Kraken database - MeryemAk/dRNASeq GitHub Wiki
Downloading the Vaginal Microbiome Genome Collection database
The Vaginal Microbiome Genome Collection (VMGC) is a comprehensive reference genome resource focused on the human vaginal microbiome. This collection contains over 33,000 genomes from various microbial groups, including prokaryotes, fungi, and viruses. For this guide, we will specifically cover downloading the prokaryotic database, which consists of 786 genomes.
Source Repositories
- GitHub Repository: VMGC
- Dataset Download: Zenodo Record
Get started
1. Create a kraken directory
Move into the dRNASeq directory and create a new directory called 7.kraken, move into the folder.
cd $HOME/dRNASeq
mkdir 7.kraken
cd 7.kraken
2. Download the Kraken database
Download the VMGC Kraken dataset inside the newly created 7.kraken folder. This takes ±8 minutes to download.

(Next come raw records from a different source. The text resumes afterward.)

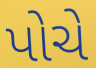
પોચે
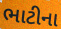
ભાટીના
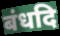
बंधदि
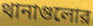
থানাগুলোর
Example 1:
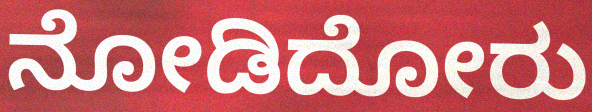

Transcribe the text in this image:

ನೋಡಿದೋರು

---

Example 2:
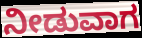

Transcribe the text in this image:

ನೀಡುವಾಗ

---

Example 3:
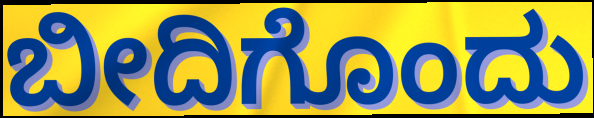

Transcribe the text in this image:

ಬೀದಿಗೊಂದು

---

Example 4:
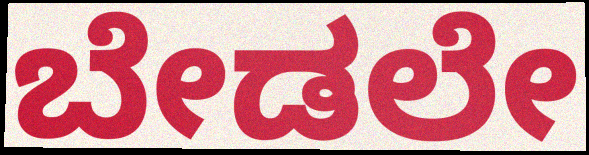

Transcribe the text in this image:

ಬೇಡಲೇ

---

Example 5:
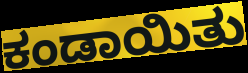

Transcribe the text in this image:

ಕಂಡಾಯಿತು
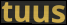
tuus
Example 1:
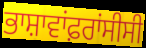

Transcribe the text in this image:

ਭਾਸ਼ਾਵਾਂਫ਼ਰਾਂਸੀਸੀ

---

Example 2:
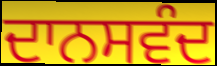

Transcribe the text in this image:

ਦਾਨਸਵੰਦ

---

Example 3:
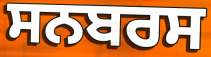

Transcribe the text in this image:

ਸਨਬਰਸ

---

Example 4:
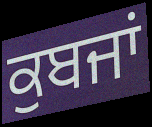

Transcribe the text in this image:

ਕੁਬਜਾਂ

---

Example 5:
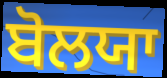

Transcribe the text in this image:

ਬੋਲਯਾ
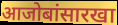
आजोबांसारखा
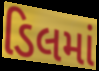
ડિલમાં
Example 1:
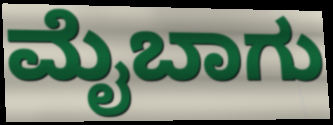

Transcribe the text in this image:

ಮೈಬಾಗು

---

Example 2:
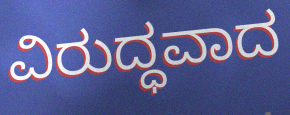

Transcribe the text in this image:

ವಿರುದ್ಧವಾದ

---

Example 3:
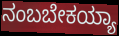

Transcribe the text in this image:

ನಂಬಬೇಕಯ್ಯಾ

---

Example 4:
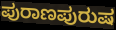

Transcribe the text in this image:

ಪುರಾಣಪುರುಷ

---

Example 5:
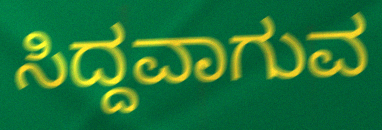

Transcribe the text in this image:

ಸಿದ್ದವಾಗುವ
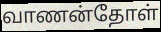
வாணன்தோள்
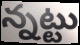
న్నట్టు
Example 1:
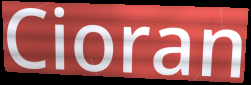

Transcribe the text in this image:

Cioran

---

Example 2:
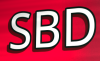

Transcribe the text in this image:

SBD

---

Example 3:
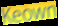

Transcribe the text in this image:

Keown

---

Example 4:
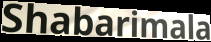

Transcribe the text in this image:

Shabarimala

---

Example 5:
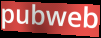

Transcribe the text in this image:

pubweb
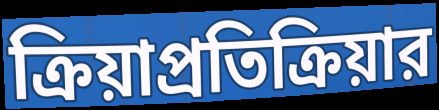
ক্রিয়াপ্রতিক্রিয়ার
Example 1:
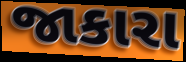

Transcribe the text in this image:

જાકારા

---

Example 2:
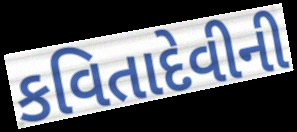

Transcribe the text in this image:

કવિતાદેવીની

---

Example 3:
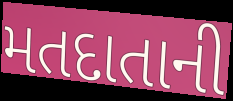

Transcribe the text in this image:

મતદાતાની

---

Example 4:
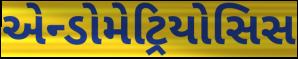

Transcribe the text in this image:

એન્ડોમેટ્રિયોસિસ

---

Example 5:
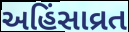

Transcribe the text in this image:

અહિંસાવ્રત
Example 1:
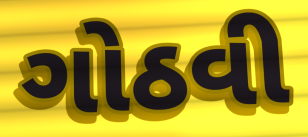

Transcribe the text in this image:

ગોઠવી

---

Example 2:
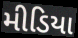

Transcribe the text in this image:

મીડિયા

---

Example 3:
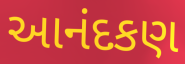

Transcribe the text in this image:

આનંદકણ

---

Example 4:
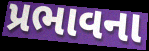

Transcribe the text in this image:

પ્રભાવના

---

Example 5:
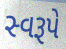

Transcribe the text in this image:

સ્વરૂપે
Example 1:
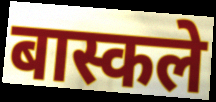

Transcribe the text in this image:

बास्कले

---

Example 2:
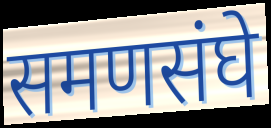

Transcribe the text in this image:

समणसंघे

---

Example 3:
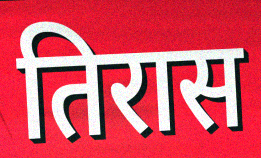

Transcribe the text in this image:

तिरास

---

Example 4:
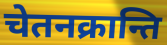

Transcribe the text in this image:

चेतनक्रान्ति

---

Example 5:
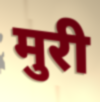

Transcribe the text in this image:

मुरी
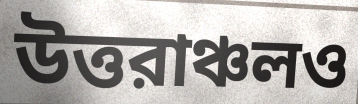
উত্তরাঞ্চলও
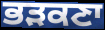
ਭੜਕਣਾ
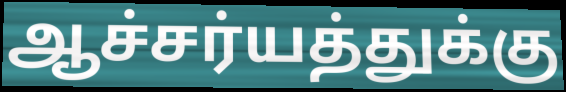
ஆச்சர்யத்துக்கு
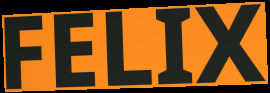
FELIX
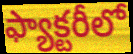
ఫ్యాక్టరీలో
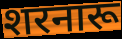
शरनारू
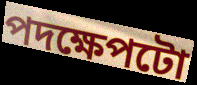
পদক্ষেপটো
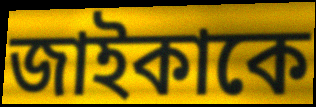
জাইকাকে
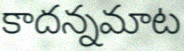
కాదన్నమాట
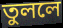
তুললে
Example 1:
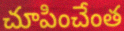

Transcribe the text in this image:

చూపించేంత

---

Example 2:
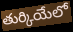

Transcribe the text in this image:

తుర్కియేలో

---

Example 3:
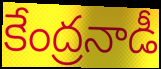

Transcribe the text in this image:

కేంద్రనాడీ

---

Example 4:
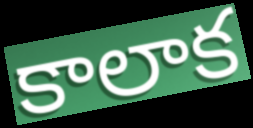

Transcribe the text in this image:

కాలాక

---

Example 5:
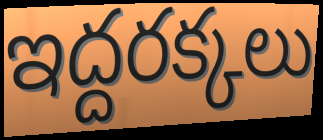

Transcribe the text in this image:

ఇద్దరక్కలు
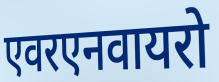
एवरएनवायरो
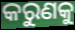
କରୁଣକୁ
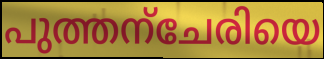
പുത്തന്ചേരിയെ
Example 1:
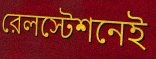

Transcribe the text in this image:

রেলস্টেশনেই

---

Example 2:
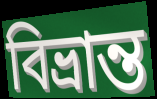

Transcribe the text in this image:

বিভ্রান্ত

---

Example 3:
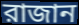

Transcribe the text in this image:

রাজান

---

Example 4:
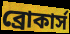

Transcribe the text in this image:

ব্রোকার্স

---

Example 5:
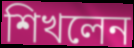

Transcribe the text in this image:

শিখলেন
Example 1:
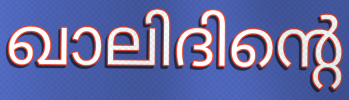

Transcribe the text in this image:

ഖാലിദിന്റെ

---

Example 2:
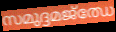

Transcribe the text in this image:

സമുദ്ദമജ്ഝേ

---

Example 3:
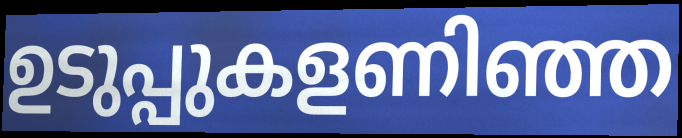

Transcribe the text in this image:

ഉടുപ്പുകളണിഞ്ഞ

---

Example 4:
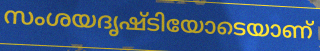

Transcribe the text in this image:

സംശയദൃഷ്ടിയോടെയാണ്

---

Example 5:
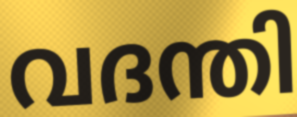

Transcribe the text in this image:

വദന്തി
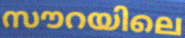
സൗറയിലെ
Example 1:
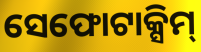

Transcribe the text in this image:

ସେଫୋଟାକ୍ସିମ୍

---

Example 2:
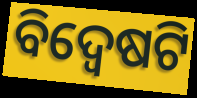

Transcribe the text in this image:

ବିଦ୍ୱେଷଟି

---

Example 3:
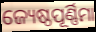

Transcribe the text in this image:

wget --content-disposition https://zenodo.org/records/10457006/files/VMGC_prokaryote_SGB_KrakenDB.tar.gz?download=1
Note: if the link doesn't work, navigate to Zenodo and choose
VMGC_prokaryote_SGB_KrakenDB.tar.gz
3. Extract the database
After downloading, extract the database. This should only take a few minutes.
tar -xvf VMGC_prokaryote_SGB_KrakenDB.tar.gz
4. Structure of the database
The database includes the following files:
VMGC_prokaryote_SGB_KrakenDB/
├── database150mers.kmer_distrib
├── database150mers.kraken
├── database.kraken
├── hash.k2d
├── library
│ └── added
│ ├── nFPH00iyWZ.fna
│ ├── nFPH00iyWZ.fna.masked
│ ├── prelim_map.txt
│ └── prelim_map_ZLPtIxoxoZ.txt
├── opts.k2d
├── seqid2taxid.map
├── taxo.k2d
└── taxonomy
├── db.accession2taxid
├── names.dmp
├── nodes.dmp
└── prelim_map.txt
Additional Notes
- Make sure you have sufficient storage space before downloading (±2GB).
- Ensure a stable internet connection to prevent incomplete downloads.
- For more details on the database, refer to the official VMGC Nature article.